→ **Problems**
1. Answer these from the thread on Vietnamese mossy frogs, giving each answer on its own line marked the same way:
(a) Which family do fire-bellies belong to?
(b) Which family besides Rhacophoridae do some people place mossy frogs in?
(c) What tank size does the care sheet describe?
2. From the thread on Vietnamese mossy frogs, list every scientific name it gives for a frog family or suborder.
3. Write out the stretch of the thread on Vietnamese mossy frogs from "A care sheet" through "or primitive frogs.", switching "30 gallon" to "20 gallon".
** START OF Text extract **
# Frogs & Toads > Tree Frogs >  Theloderma corticale / Vietnamese Mossy Frog info

## Tom

I was wondering if anyone had any info about Vietnamese Mossy Frogs 

Poison Dart Frogs Poison Arrow Frogs Dart Frogs & Poison Arrow Dart Frogs Terrarium Animals from Saurian Enterprises, Inc. 
Place to purchase them

Poison Dart Frogs Poison Arrow Frogs Dart Frogs & Poison Arrow Dart Frogs Terrarium Animals from Saurian Enterprises, Inc.
A care sheet

That care sheet doesn't say if they are hostile in groups and how many can live in the 30 gallon that they describes. I am also guessing that they are similar to Fire Bellied Frogs

----------


## Kurt

They are not similar to fire-bellied toads in any way other than they have a textured skin. Fire-bellies are of the family Bombinatoridae, which in turn belongs to the suborder Archaeobatrachia or primitive frogs.
Mossy frogs or mossy treefrogs are of the family Rhacophoridae or Old World treefrogs. Some place them in the family Ranidae or true frogs. Either way they are in the suborder Neobatrachia or advanced frogs (its the suborder where you find most frogs that people keep) 
So you can see they are not even close. You should keep them like a treefrog and if you notice that is why I moved this thread to the treefrog section.

----------


## Tom

But from what i have found they are kept in similar care. Like lots of water

----------


## Kurt

You can keep treefrogs like that. My White's are kept like that. You can also keep them like you would any other treefrog.

----------


## Tom

hmm how about hostility toward others? males kept together?
** END OF Text extract **
** START OF Data lines **
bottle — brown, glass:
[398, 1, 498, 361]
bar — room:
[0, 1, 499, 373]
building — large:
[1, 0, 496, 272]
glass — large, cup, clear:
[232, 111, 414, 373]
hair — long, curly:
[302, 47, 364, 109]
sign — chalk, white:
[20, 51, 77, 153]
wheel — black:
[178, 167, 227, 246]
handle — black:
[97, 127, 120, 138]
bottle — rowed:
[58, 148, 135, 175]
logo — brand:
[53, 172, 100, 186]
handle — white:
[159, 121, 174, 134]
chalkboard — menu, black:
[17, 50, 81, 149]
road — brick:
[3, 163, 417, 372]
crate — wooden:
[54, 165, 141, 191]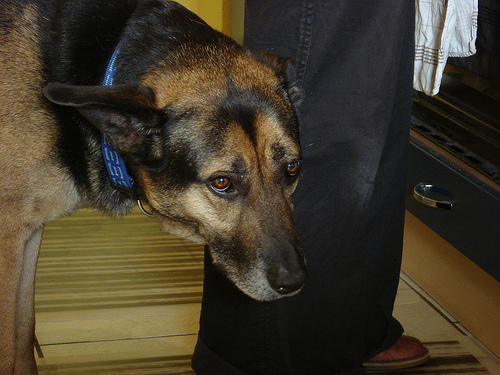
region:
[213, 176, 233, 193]
the eye of a dog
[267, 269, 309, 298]
a black dog's nose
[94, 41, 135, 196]
a blue collar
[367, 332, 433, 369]
a brown shoe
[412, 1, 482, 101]
a white drying towel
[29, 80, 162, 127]
the ear of a dog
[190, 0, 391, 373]
the pants leg of a man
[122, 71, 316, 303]
the head of a dog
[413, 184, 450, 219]
the handle of a drawer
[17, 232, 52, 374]
the leg of a dog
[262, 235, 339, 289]
black nose of the dog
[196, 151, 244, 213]
eye of the dog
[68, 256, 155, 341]
brown floor under dog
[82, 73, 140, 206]
collar on the dog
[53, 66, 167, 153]
ear of the dog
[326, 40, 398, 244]
long black pant leg of the man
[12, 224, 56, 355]
leg of the dog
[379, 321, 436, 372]
shoe of the person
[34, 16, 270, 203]
brown and black dog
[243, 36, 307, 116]
left ear of dog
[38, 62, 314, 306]
this is a dog's head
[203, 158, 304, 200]
these are the dog's eyes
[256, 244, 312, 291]
this is the dog's nose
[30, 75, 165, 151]
this is the dog's ear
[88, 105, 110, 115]
the ear is black in color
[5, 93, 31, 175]
the fur is brown in color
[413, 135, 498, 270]
this is the drawer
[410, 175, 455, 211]
this is the handle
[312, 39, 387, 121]
the trouser is blue in color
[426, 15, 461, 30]
the cloth is white in color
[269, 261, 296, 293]
the nose is black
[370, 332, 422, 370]
the shoes are brown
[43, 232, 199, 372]
the carpet is striped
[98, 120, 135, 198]
the collar is blue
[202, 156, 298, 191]
the eyes are brown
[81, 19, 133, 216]
collar around the neck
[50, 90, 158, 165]
the ear is black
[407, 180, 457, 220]
the handle is silver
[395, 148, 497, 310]
the handle is on drawer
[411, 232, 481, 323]
the floor is brown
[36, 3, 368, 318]
A brown dog with a blue collar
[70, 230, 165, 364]
A striped beige carpet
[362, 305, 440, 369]
A brown shoe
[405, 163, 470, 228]
A silver drawer handle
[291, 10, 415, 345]
A pair of blue jeans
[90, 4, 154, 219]
A blue dog collar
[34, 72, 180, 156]
A dog's ear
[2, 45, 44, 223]
Brown dog fur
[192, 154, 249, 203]
A dog's brown eye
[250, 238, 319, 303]
A dog's black nose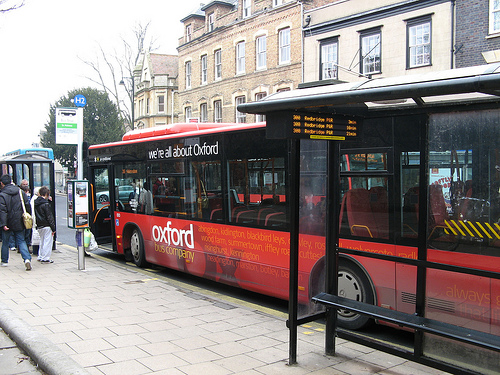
** END OF Data lines **
→ **Results by task**
1.
(a) Bombinatoridae
(b) Ranidae (true frogs)
(c) 30 gallon

2.
Bombinatoridae
Archaeobatrachia
Rhacophoridae
Ranidae
Neobatrachia

3.
A care sheet

That care sheet doesn't say if they are hostile in groups and how many can live in the 20 gallon that they describes. I am also guessing that they are similar to Fire Bellied Frogs

----------


## Kurt

They are not similar to fire-bellied toads in any way other than they have a textured skin. Fire-bellies are of the family Bombinatoridae, which in turn belongs to the suborder Archaeobatrachia or primitive frogs.